A vertical stretch is one in which a figure is stretched upward or downward. A vertical stretch preserves horizontal distances and scales vertical distances. The image shows how triangle LMN has been stretched vertically to form triangle L'MN. In quarter 1, we only performed stretches on figures, as it didn't make much sense to perform stretches on points or lines. However, as we have moved all our objects to a grid, even a point is associated with a distance. In particular, each point has a vertical distance to the x-axis, and a horizontal distance to the y-axis. Therefore, it is no longer unreasonable to stretch a point or a line horizontally.
A horizontal stretch is one in which a figure is stretched to the left or the right. A horizontal stretch preserves vertical distances, and scales horizontal distances.
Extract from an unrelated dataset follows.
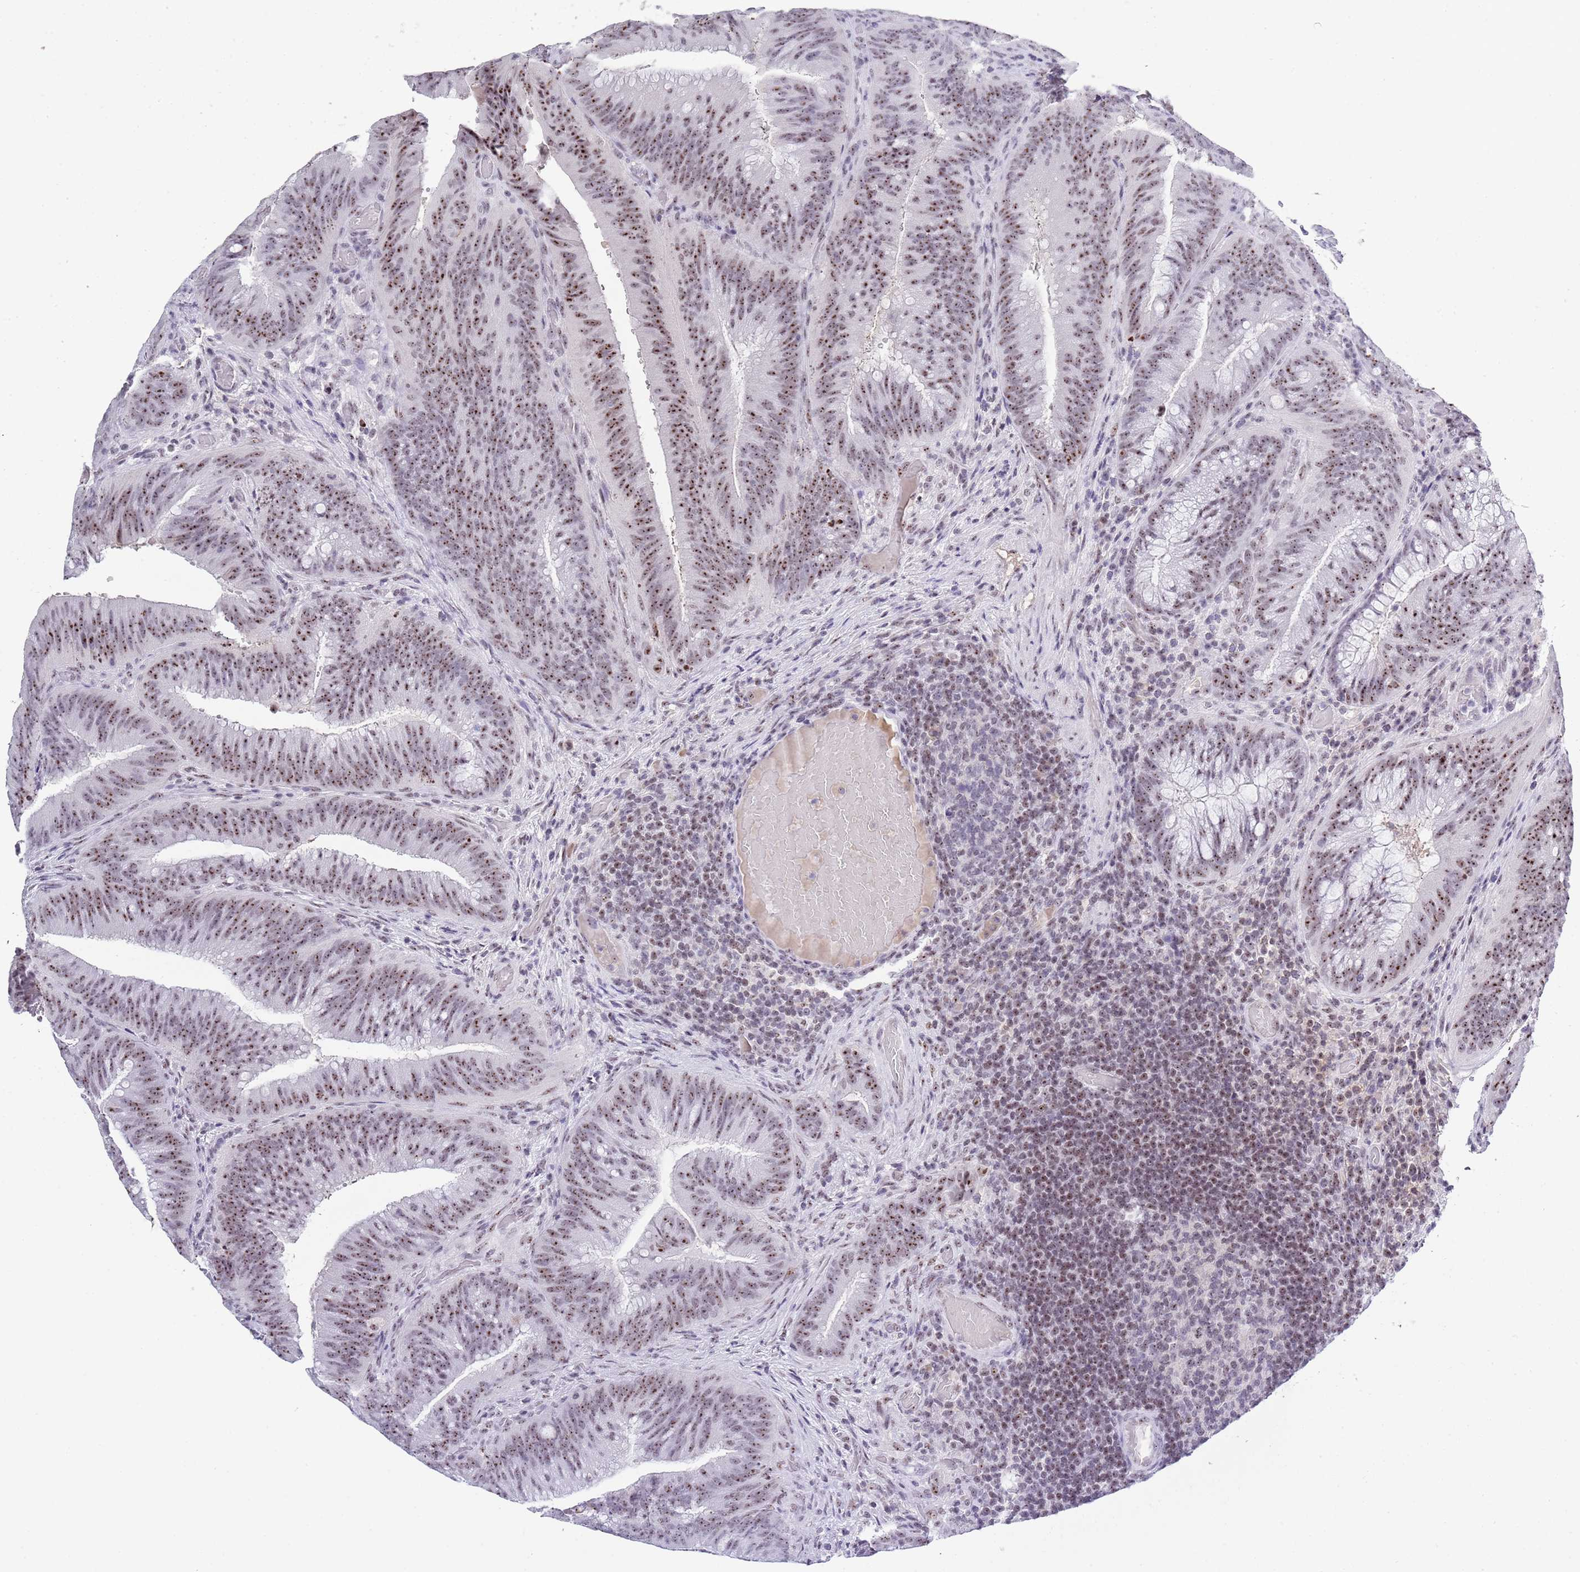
{"staining": {"intensity": "strong", "quantity": ">75%", "location": "nuclear"}, "tissue": "colorectal cancer", "cell_type": "Tumor cells", "image_type": "cancer", "snomed": [{"axis": "morphology", "description": "Adenocarcinoma, NOS"}, {"axis": "topography", "description": "Colon"}], "caption": "Immunohistochemical staining of human colorectal cancer displays high levels of strong nuclear staining in about >75% of tumor cells. The protein of interest is stained brown, and the nuclei are stained in blue (DAB IHC with brightfield microscopy, high magnification).", "gene": "NOP56", "patient": {"sex": "female", "age": 43}}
In the image, triangle TUV has undergone a horizontal stretch to the right forming triangle TU'V. As with vertical stretches, in quarter 1 we only performed horizontal stretches on figures, but in this quarter we will be able to extend this to other objects.
We already mentioned skews when discussing the areas of parallelograms. A skew is important in geometry as it preserves area. In the image, triangle ABC is skewed to become A'BC. We will not actually be performing any skews on the Cartesian grid in this class.
The remaining non-rigid transformation we previously considered is a dilation. In a dilation, the shape of a figure is constant, but the size changes. The image shows that figure FGH has been dilated from point G to form triangle F'GH'. Dilating a figure on the Cartesian plan is reasonably straight-forward. Slopes will remain the same, and lengths will be scaled. We extensively considered dilated figures in each previous quarter. We introduced dilations in quarter 1, then used dilations in quarters 2 and 3 to prove similar figures.
In the previous lesson, we mentioned that analytical geometry lends itself to certain transformations. Horizontal and vertical stretches are very important transformations on the Cartesian grid. To perform a dilation on the Cartesian grid, perform a horizontal stretch followed by a vertical stretch, where the scaling factor is the same for both.